Stored items
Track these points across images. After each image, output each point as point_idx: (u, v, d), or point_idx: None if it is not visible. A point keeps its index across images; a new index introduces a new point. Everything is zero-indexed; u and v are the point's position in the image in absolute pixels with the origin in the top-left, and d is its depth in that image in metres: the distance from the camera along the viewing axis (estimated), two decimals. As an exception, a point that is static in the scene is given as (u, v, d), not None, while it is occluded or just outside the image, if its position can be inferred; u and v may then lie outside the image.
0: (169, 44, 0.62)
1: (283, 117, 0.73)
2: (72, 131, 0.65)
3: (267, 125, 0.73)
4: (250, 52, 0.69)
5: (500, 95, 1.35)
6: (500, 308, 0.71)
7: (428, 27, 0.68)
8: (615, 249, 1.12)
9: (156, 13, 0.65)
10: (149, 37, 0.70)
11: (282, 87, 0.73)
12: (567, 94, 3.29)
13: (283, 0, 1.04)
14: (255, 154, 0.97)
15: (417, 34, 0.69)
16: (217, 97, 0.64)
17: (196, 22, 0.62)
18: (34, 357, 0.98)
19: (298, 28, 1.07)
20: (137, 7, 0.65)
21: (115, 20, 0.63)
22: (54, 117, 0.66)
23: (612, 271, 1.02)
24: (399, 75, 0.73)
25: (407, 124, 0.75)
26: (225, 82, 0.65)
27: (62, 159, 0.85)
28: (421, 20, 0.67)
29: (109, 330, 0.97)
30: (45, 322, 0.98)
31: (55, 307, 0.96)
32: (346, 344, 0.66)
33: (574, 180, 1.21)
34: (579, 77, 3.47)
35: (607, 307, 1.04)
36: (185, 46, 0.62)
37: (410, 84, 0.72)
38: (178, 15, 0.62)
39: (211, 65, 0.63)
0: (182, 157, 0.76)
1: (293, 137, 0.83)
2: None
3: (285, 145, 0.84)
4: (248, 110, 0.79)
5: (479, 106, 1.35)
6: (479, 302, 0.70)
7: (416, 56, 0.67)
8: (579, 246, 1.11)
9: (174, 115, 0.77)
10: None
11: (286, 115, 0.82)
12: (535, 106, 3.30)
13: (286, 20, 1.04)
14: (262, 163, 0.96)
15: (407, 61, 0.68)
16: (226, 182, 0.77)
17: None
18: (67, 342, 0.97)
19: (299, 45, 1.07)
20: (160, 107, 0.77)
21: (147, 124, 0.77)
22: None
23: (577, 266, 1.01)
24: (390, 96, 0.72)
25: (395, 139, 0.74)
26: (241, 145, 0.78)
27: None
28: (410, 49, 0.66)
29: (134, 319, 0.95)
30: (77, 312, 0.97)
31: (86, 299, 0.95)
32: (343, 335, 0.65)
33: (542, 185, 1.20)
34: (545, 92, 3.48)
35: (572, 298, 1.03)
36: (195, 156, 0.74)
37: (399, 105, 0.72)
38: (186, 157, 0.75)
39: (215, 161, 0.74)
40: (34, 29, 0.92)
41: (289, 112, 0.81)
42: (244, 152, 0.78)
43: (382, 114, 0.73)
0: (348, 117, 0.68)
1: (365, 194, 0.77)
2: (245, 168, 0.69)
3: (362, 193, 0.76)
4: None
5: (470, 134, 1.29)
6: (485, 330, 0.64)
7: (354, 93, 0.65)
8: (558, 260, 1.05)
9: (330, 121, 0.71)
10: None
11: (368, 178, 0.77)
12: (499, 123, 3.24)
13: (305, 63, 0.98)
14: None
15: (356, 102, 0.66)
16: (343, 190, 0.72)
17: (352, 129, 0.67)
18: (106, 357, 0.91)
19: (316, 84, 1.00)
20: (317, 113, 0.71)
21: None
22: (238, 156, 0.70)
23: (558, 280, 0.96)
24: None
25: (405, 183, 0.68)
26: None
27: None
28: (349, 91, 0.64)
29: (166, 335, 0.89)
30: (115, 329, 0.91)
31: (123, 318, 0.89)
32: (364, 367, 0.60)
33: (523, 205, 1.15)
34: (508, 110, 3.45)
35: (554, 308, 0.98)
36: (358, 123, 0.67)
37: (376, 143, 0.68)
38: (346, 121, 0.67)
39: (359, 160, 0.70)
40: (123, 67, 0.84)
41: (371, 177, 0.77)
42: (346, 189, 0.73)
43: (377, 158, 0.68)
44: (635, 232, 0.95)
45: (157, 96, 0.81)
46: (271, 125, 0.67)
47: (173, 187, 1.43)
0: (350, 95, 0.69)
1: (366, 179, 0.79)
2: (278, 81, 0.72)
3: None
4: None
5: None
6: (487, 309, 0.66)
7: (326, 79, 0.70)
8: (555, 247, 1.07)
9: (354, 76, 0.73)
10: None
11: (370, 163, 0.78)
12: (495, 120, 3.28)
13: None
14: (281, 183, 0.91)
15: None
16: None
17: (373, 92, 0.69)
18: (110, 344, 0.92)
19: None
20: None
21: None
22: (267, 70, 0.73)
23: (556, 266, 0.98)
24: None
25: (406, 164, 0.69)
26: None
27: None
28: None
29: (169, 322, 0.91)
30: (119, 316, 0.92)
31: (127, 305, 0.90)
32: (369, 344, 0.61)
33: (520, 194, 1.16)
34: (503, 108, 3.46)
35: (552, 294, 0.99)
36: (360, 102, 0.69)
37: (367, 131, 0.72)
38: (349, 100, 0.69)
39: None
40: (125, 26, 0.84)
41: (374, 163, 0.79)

▶ What is required
Copy every record exactly as presented.

▶ Solution for this problem
Track these points across images. After each image, output each point as point_idx: (u, v, d), or point_idx: None if it is not visible. A point keeps its index across images; a new index introduces a new point. Everything is zero-indexed; u and v are the point's position in the image in absolute pixels with the origin in the top-left, and d is its depth in that image in metres: the distance from the camera along the viewing axis (estimated), two decimals. As an exception, a point that is static in the scene is given as (u, v, d), not None, while it is occluded or just outside the image, if its position can be inferred; u and v may then lie outside the image.
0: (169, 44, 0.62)
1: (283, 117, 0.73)
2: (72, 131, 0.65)
3: (267, 125, 0.73)
4: (250, 52, 0.69)
5: (500, 95, 1.35)
6: (500, 308, 0.71)
7: (428, 27, 0.68)
8: (615, 249, 1.12)
9: (156, 13, 0.65)
10: (149, 37, 0.70)
11: (282, 87, 0.73)
12: (567, 94, 3.29)
13: (283, 0, 1.04)
14: (255, 154, 0.97)
15: (417, 34, 0.69)
16: (217, 97, 0.64)
17: (196, 22, 0.62)
18: (34, 357, 0.98)
19: (298, 28, 1.07)
20: (137, 7, 0.65)
21: (115, 20, 0.63)
22: (54, 117, 0.66)
23: (612, 271, 1.02)
24: (399, 75, 0.73)
25: (407, 124, 0.75)
26: (225, 82, 0.65)
27: (62, 159, 0.85)
28: (421, 20, 0.67)
29: (109, 330, 0.97)
30: (45, 322, 0.98)
31: (55, 307, 0.96)
32: (346, 344, 0.66)
33: (574, 180, 1.21)
34: (579, 77, 3.47)
35: (607, 307, 1.04)
36: (185, 46, 0.62)
37: (410, 84, 0.72)
38: (178, 15, 0.62)
39: (211, 65, 0.63)
0: (182, 157, 0.76)
1: (293, 137, 0.83)
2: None
3: (285, 145, 0.84)
4: (248, 110, 0.79)
5: (479, 106, 1.35)
6: (479, 302, 0.70)
7: (416, 56, 0.67)
8: (579, 246, 1.11)
9: (174, 115, 0.77)
10: None
11: (286, 115, 0.82)
12: (535, 106, 3.30)
13: (286, 20, 1.04)
14: (262, 163, 0.96)
15: (407, 61, 0.68)
16: (226, 182, 0.77)
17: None
18: (67, 342, 0.97)
19: (299, 45, 1.07)
20: (160, 107, 0.77)
21: (147, 124, 0.77)
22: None
23: (577, 266, 1.01)
24: (390, 96, 0.72)
25: (395, 139, 0.74)
26: (241, 145, 0.78)
27: None
28: (410, 49, 0.66)
29: (134, 319, 0.95)
30: (77, 312, 0.97)
31: (86, 299, 0.95)
32: (343, 335, 0.65)
33: (542, 185, 1.20)
34: (545, 92, 3.48)
35: (572, 298, 1.03)
36: (195, 156, 0.74)
37: (399, 105, 0.72)
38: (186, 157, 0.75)
39: (215, 161, 0.74)
40: (34, 29, 0.92)
41: (289, 112, 0.81)
42: (244, 152, 0.78)
43: (382, 114, 0.73)
0: (348, 117, 0.68)
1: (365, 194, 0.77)
2: (245, 168, 0.69)
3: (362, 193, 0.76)
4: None
5: (470, 134, 1.29)
6: (485, 330, 0.64)
7: (354, 93, 0.65)
8: (558, 260, 1.05)
9: (330, 121, 0.71)
10: None
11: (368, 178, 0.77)
12: (499, 123, 3.24)
13: (305, 63, 0.98)
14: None
15: (356, 102, 0.66)
16: (343, 190, 0.72)
17: (352, 129, 0.67)
18: (106, 357, 0.91)
19: (316, 84, 1.00)
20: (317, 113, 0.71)
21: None
22: (238, 156, 0.70)
23: (558, 280, 0.96)
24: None
25: (405, 183, 0.68)
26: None
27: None
28: (349, 91, 0.64)
29: (166, 335, 0.89)
30: (115, 329, 0.91)
31: (123, 318, 0.89)
32: (364, 367, 0.60)
33: (523, 205, 1.15)
34: (508, 110, 3.45)
35: (554, 308, 0.98)
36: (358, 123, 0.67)
37: (376, 143, 0.68)
38: (346, 121, 0.67)
39: (359, 160, 0.70)
40: (123, 67, 0.84)
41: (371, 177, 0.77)
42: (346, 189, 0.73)
43: (377, 158, 0.68)
44: (635, 232, 0.95)
45: (157, 96, 0.81)
46: (271, 125, 0.67)
47: (173, 187, 1.43)
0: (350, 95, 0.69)
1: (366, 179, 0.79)
2: (278, 81, 0.72)
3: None
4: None
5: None
6: (487, 309, 0.66)
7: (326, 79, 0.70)
8: (555, 247, 1.07)
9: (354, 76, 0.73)
10: None
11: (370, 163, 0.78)
12: (495, 120, 3.28)
13: None
14: (281, 183, 0.91)
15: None
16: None
17: (373, 92, 0.69)
18: (110, 344, 0.92)
19: None
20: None
21: None
22: (267, 70, 0.73)
23: (556, 266, 0.98)
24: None
25: (406, 164, 0.69)
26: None
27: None
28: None
29: (169, 322, 0.91)
30: (119, 316, 0.92)
31: (127, 305, 0.90)
32: (369, 344, 0.61)
33: (520, 194, 1.16)
34: (503, 108, 3.46)
35: (552, 294, 0.99)
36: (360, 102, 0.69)
37: (367, 131, 0.72)
38: (349, 100, 0.69)
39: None
40: (125, 26, 0.84)
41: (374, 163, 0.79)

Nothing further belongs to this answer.